WHAT TO WORK ON:
Below are some records. Print all of them exactly as they appear.

DATASET CONTENT:
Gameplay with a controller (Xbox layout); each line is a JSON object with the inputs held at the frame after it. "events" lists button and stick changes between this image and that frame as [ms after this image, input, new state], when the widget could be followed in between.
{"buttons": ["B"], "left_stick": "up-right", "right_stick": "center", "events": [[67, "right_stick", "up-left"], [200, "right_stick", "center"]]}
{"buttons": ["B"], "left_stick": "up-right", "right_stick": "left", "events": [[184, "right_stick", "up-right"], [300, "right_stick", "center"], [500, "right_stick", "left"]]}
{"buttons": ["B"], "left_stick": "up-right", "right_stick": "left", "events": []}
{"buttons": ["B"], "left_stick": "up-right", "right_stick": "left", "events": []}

WRITTEN ANSWER:
Gameplay with a controller (Xbox layout); each line is a JSON object with the inputs held at the frame after it. "events" lists button and stick changes between this image and that frame as [ms after this image, input, new state], when the widget could be followed in between.
{"buttons": ["B"], "left_stick": "up-right", "right_stick": "center", "events": [[67, "right_stick", "up-left"], [200, "right_stick", "center"]]}
{"buttons": ["B"], "left_stick": "up-right", "right_stick": "left", "events": [[184, "right_stick", "up-right"], [300, "right_stick", "center"], [500, "right_stick", "left"]]}
{"buttons": ["B"], "left_stick": "up-right", "right_stick": "left", "events": []}
{"buttons": ["B"], "left_stick": "up-right", "right_stick": "left", "events": []}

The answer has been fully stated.